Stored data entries
*** Block opens ***
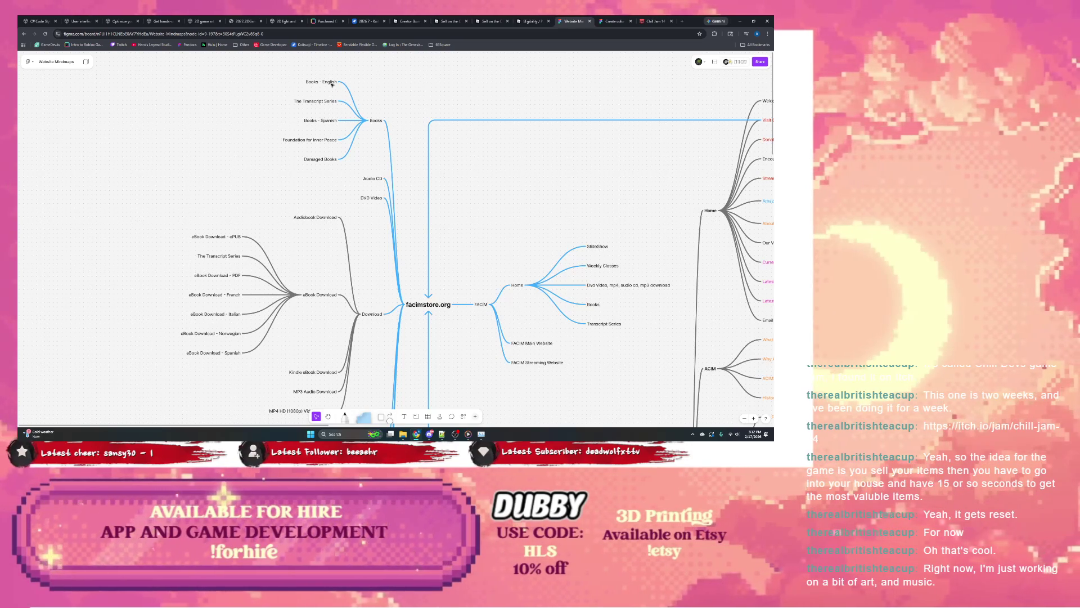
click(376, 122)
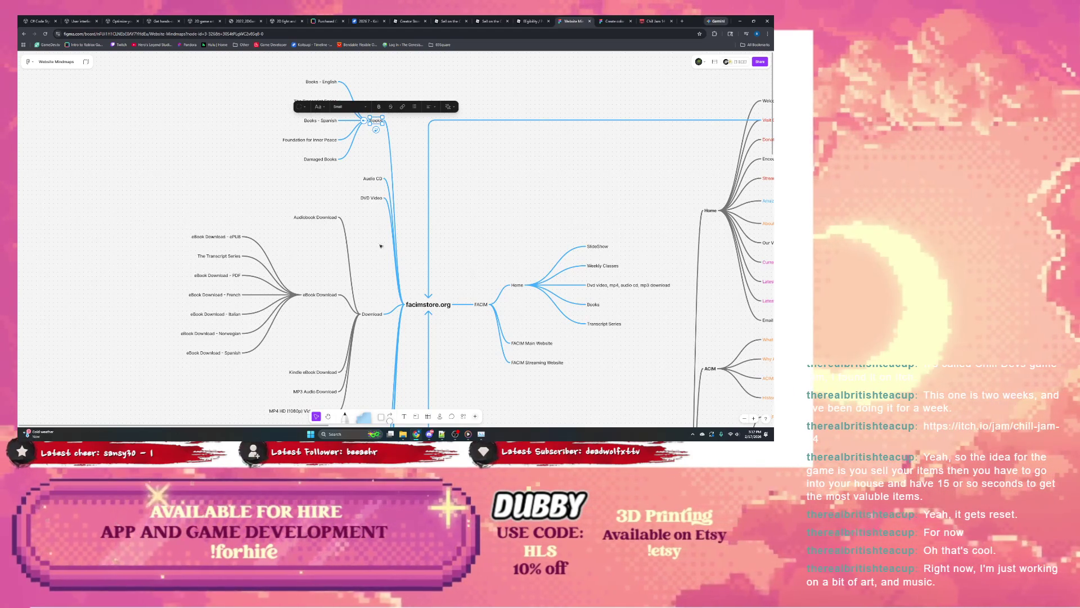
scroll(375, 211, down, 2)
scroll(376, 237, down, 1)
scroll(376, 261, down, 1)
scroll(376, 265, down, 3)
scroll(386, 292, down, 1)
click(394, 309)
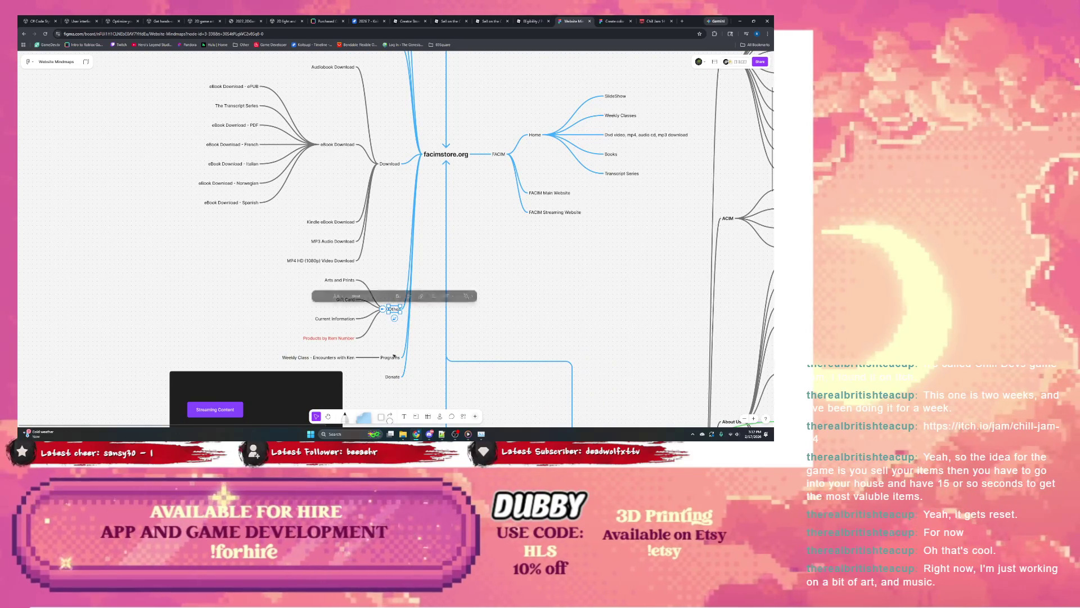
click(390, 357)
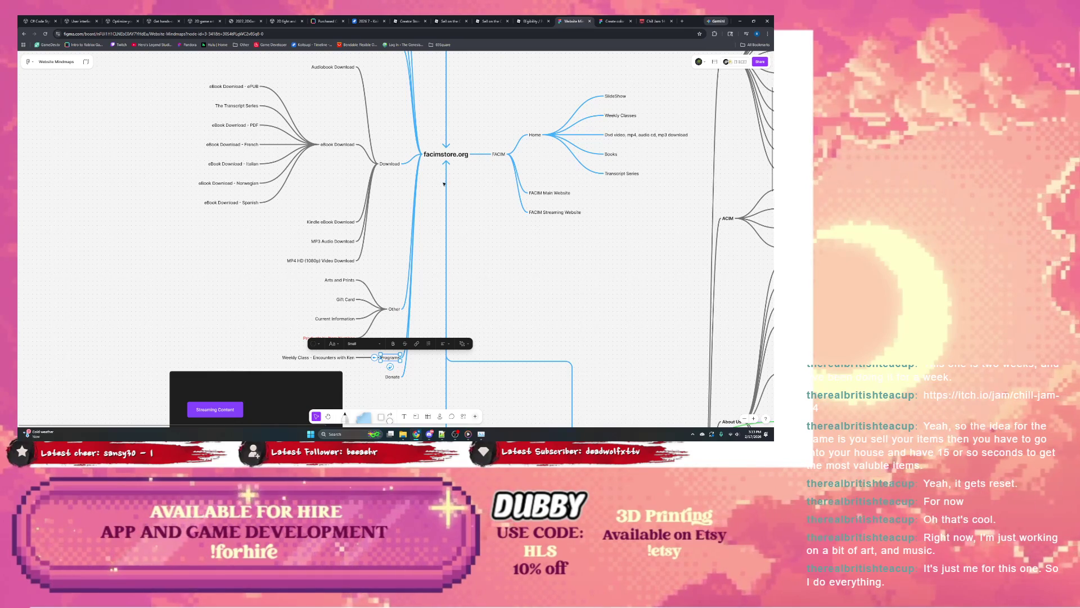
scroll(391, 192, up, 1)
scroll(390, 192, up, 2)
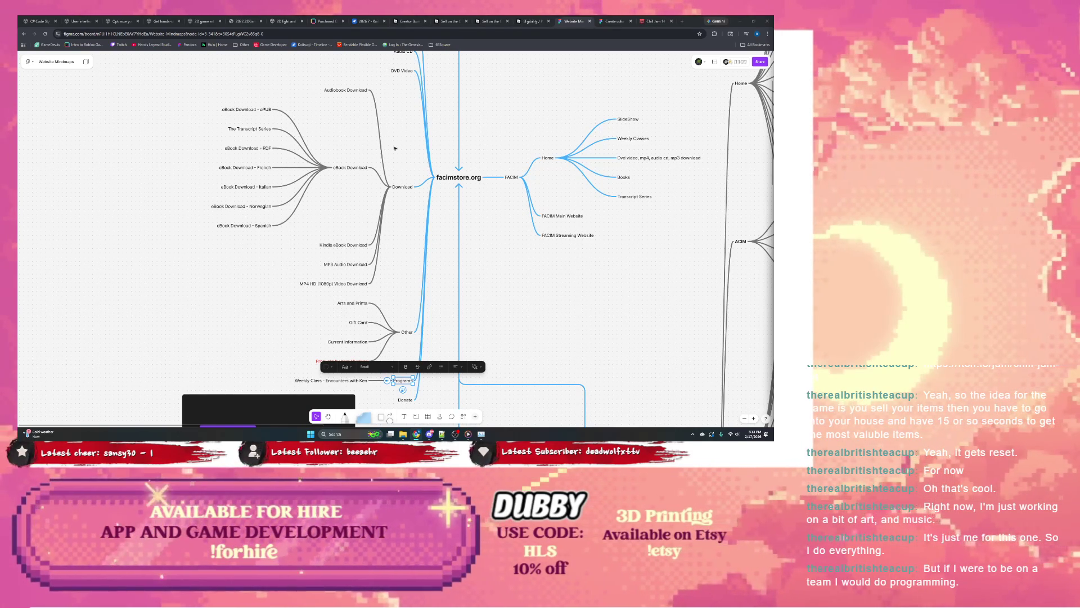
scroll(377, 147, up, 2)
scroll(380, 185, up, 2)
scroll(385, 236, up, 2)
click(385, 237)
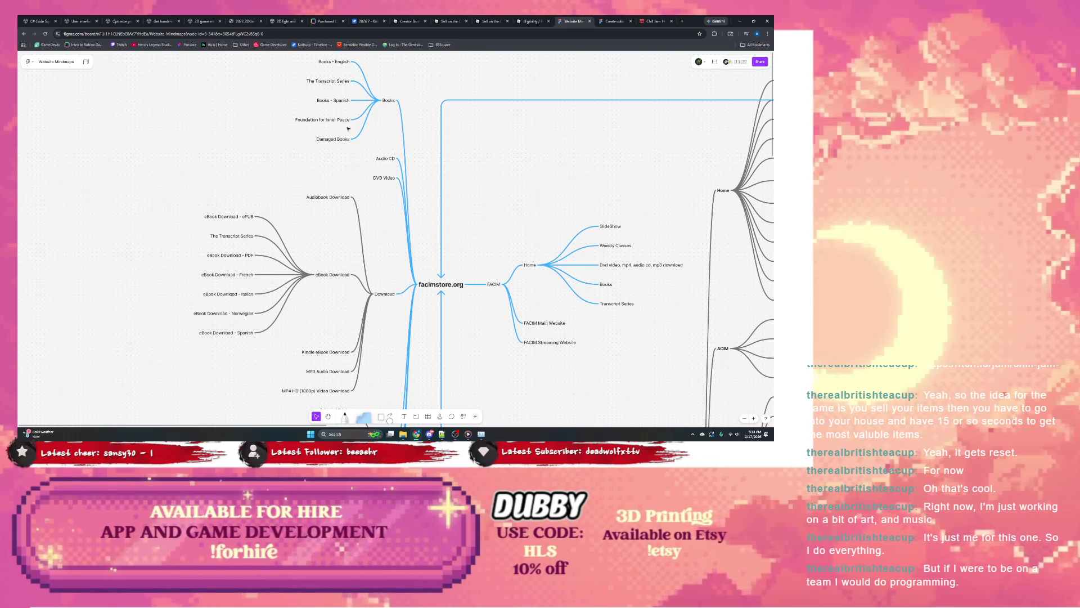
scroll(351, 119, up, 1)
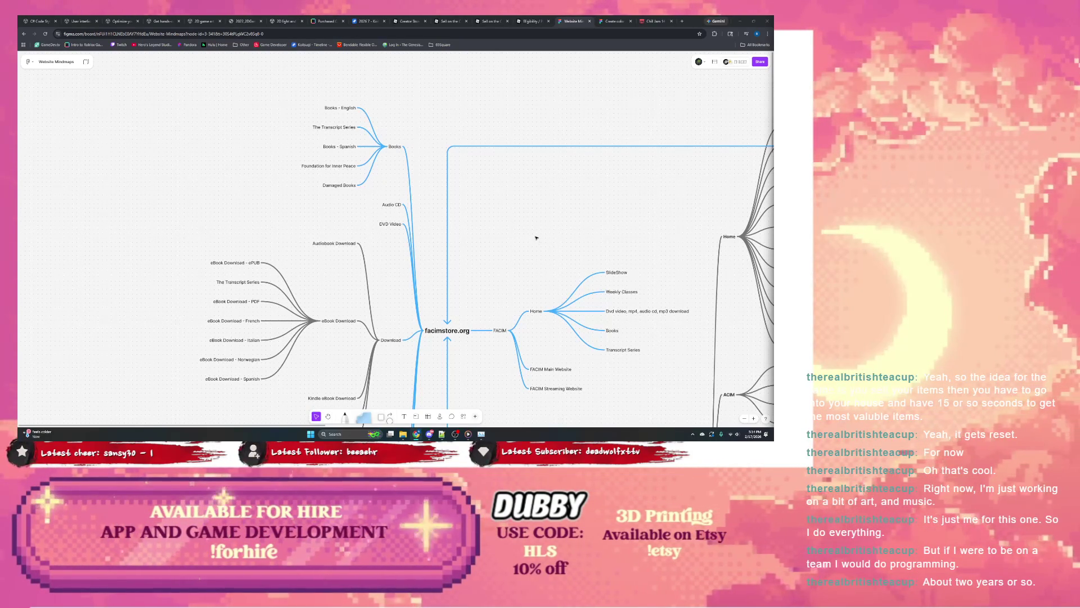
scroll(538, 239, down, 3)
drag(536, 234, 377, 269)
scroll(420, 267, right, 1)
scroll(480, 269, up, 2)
*** Block closes ***
§ Assigned task
Return, from the data, each line that has the word "down" in it.

§ Task solution
scroll(375, 211, down, 2)
scroll(376, 237, down, 1)
scroll(376, 261, down, 1)
scroll(376, 265, down, 3)
scroll(386, 292, down, 1)
scroll(538, 239, down, 3)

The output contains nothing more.